"I made up this hearty noodle casserole as I went along, and my family was pleased with the end result," writes Heather Rowan. The Richmond, Missouri cook says she now doubles the rapid recipe and stores the extra casserole in the freezer for a night when time is at a premium.

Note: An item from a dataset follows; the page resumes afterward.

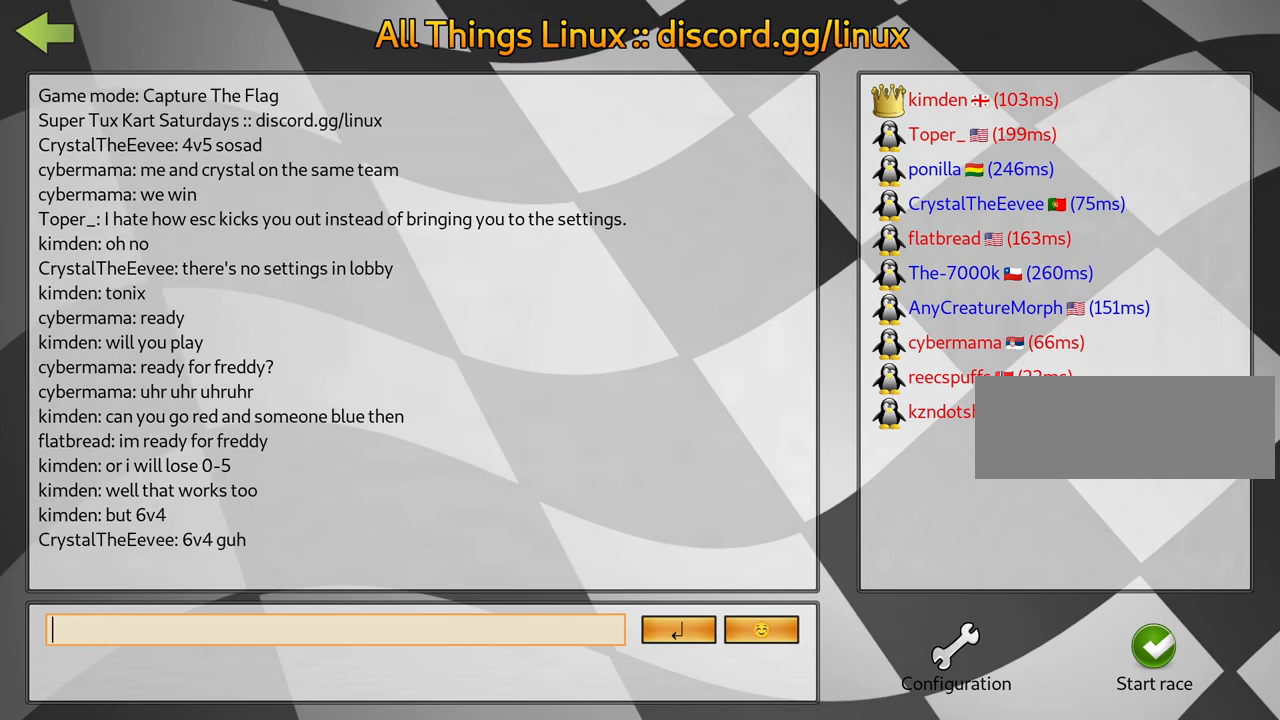
{"keys": [], "events": []}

- 1 package (16 ounces) tricolor spiral pasta
- 1-1/2 cups cubed fully cooked ham
- 1 can (15-1/4 ounces) whole kernel corn, drained
- 1-1/2 cups (6 ounces) shredded cheddar cheese, divided
- 1 can (2.8 ounces) french-fried onions, divided
- 1 can (14-1/2 ounces) chicken broth
- 1 can (10-3/4 ounces) condensed cream of chicken soup, undiluted
- 1/2 cup milk
- 1/2 teaspoon each celery salt, garlic powder and pepper
- Cook pasta according to package directions; drain. In a greased shallow 3-qt. baking dish, combine the pasta, ham, corn, 1 cup cheese and 3/4 cup onions. In a bowl, combine the broth, soup, milk and seasonings. Pour over pasta mixture; mix well.
- Bake, uncovered, at 350° for 30 minutes. Sprinkle with remaining cheese and onions. Bake 5 minutes longer or until heated through. Yield: 8 servings.